Meditation, contemplation and walks in natural settings are just three ways to hear the sound of our deepest voices. When we remember we're already complete, we're not as vulnerable to the desire to look to other people to make us whole.

3. Appreciation of the here-and-now is what we are all looking for.

When I hear the expression "It's all good," something in me rebels and wants to say it's NOT all good. And it's precisely this realization that helps me develop an "attitude of gratitude." The benefits from an acknowledgment of what's right in our lives (without denying what's difficult), of noticing the simple pleasures, and experiencing consequent joy have been studied for decades, and the results are astonishing.

Research by Robert Emmons, Lisa Aspinwall and others shows that people that practice an attitude of gratitude reap benefits that include better immune systems, healthier diets, and mental alertness, to name a few. The more we appreciate what we have, the more we can actually retrain our brain and thinking process to notice what's right in our world. This appreciation makes us more hopeful, positive and caring to the world around us. Our performance at work increases, our sense of self-worth expands and so do our relationships with others.

4. Generosity is a power.

I was a newly divorced woman who was going to be without her kids at Thanksgiving. I couldn't imagine how to get through the holiday alone. A friend suggested I volunteer at a soup kitchen, which seemed like a perfect solution. I contacted one nearby in Portland, OR and anticipated that I'd be greeted with great appreciation for my service. Instead, I was stunned to find a two-year waiting list to be allowed the privilege of helping to serve the meal: there were that many other people that wanted to do it.

Generosity includes the first four qualities discussed here: it connects us to others, it stems from some deep recognition of what life means, and it's a thank you to the universe for the richness in our lives. A generous spirit can be used in many ways: to help someone combat depression, to show kindness to a stranger, to clean up the environment, to teach a child to read. By demonstrating generosity, we put ourselves in touch with a world bigger than we are and continue to open our eyes to life's deeper meanings.
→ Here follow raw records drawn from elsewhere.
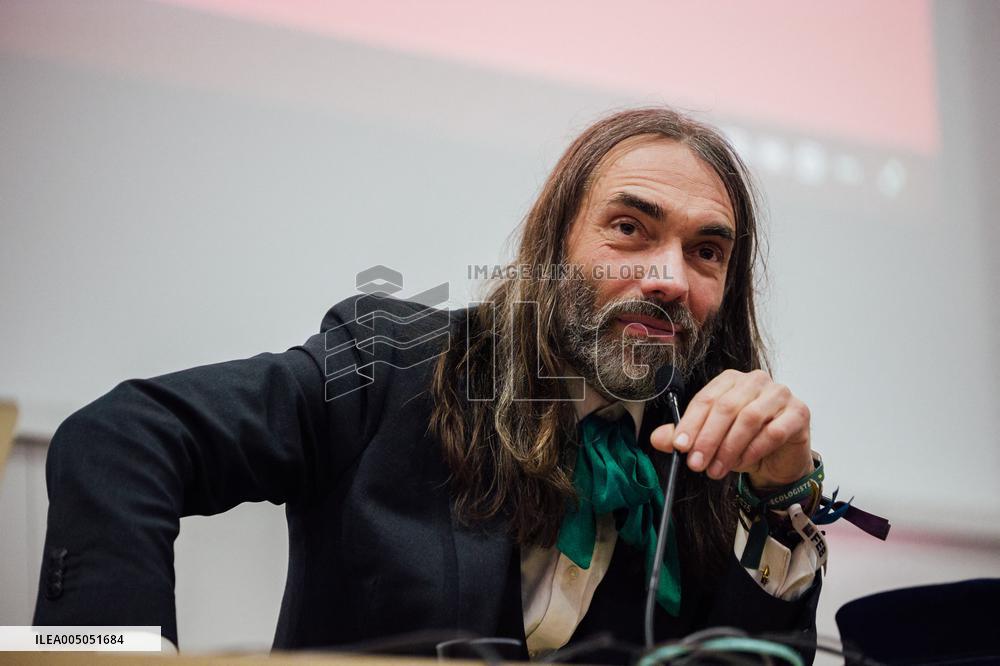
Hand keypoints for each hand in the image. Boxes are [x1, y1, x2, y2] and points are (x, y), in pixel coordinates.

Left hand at [650, 369, 812, 488]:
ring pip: (749, 418)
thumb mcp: (709, 441)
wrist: (777, 459)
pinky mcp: (799, 413)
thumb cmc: (742, 443)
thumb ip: (683, 436)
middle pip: (726, 407)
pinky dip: (753, 450)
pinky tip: (742, 463)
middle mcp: (756, 381)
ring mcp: (780, 394)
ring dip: (729, 448)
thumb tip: (657, 439)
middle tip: (696, 464)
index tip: (679, 446)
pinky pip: (773, 432)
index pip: (706, 399)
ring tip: (716, 470)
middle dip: (708, 439)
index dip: (690, 423)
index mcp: (730, 380)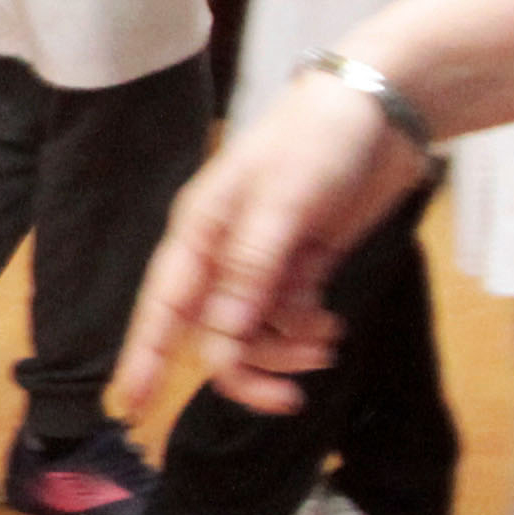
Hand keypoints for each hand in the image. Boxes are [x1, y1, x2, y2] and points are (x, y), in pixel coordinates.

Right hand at [114, 67, 431, 410]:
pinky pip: (287, 319)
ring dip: (285, 350)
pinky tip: (332, 325)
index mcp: (201, 231)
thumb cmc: (319, 139)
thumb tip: (220, 336)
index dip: (144, 355)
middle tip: (289, 396)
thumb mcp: (284, 200)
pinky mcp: (299, 265)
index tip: (131, 405)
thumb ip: (252, 268)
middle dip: (246, 367)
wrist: (382, 109)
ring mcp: (262, 261)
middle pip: (211, 332)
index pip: (163, 304)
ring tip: (326, 341)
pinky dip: (307, 333)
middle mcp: (222, 252)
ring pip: (252, 333)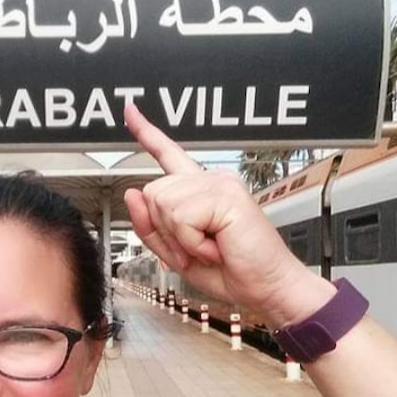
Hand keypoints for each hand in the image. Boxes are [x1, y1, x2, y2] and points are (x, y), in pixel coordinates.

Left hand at [122, 104, 333, 327]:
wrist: (266, 288)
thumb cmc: (230, 270)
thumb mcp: (176, 253)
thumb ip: (151, 227)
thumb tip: (132, 192)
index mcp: (198, 190)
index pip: (167, 154)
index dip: (146, 132)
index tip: (130, 109)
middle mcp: (209, 180)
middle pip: (151, 193)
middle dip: (165, 231)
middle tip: (198, 247)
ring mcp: (219, 184)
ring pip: (163, 204)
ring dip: (180, 239)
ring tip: (209, 247)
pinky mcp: (226, 195)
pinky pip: (181, 218)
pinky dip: (191, 242)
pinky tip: (216, 246)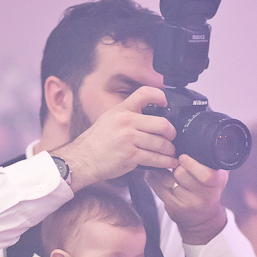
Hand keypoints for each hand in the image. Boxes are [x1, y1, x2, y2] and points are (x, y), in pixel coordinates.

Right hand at [52, 87, 177, 188]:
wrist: (83, 159)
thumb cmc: (96, 142)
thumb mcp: (109, 119)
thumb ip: (127, 115)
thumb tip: (147, 117)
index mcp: (121, 110)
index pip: (144, 94)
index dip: (160, 96)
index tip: (165, 102)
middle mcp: (126, 122)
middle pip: (162, 124)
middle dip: (171, 132)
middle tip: (172, 137)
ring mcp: (129, 139)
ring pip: (161, 143)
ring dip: (170, 150)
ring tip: (171, 152)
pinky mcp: (131, 156)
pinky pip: (155, 159)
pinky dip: (166, 162)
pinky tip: (169, 163)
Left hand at [146, 154, 227, 243]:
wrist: (203, 219)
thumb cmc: (209, 190)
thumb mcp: (219, 175)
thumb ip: (215, 158)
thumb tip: (205, 138)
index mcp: (217, 183)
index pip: (206, 175)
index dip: (192, 164)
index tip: (184, 157)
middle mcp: (204, 196)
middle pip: (181, 173)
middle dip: (175, 164)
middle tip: (173, 160)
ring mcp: (188, 203)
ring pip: (166, 179)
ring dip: (161, 168)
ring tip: (162, 163)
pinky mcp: (173, 208)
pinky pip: (157, 187)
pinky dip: (153, 177)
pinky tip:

The journal BMC Public Health reviewed 40 studies on the effect of volunteering and found that volunteers experienced a decrease in depression, a lower risk of dying early and an increase in their satisfaction with life. Generosity has been found to be the most important factor in a thriving marriage. Yet to be generous is not just a matter of giving time or giving things. To be generous is also a matter of giving of yourself: to give yourself a break when you make mistakes, or to listen to others with an open-heart and mind.

5. Acceptance is the only way to respond to uncertainty.

Each time a journey has ended, another one begins. Life surprises us with a delight and then a challenge. Something we expected doesn't happen. Something unexpected does. The path to well-being, so essential for real, sustainable happiness, is a trek that takes dedication, patience and resilience.

Like a caterpillar's metamorphosis into butterfly, cultivating our personal growth takes time — and lots of work. In our culture of instant gratification, marketing experts sprinkle their advertising campaigns with words like "quick," "instant," and "easy." There is no instant shortcut to learning the art of acceptance. We're forever standing on new ground. Change is, ironically, the only certain thing there is.

We receive messages from our culture, which point to wealth, material possessions, and eternal youth as the keys to sustain happiness. Yet the research clearly points in a different direction. We have a better chance of sustaining real pleasure by engaging fully in all aspects of our lives, finding our purpose and staying connected to those experiences that feed our deepest needs.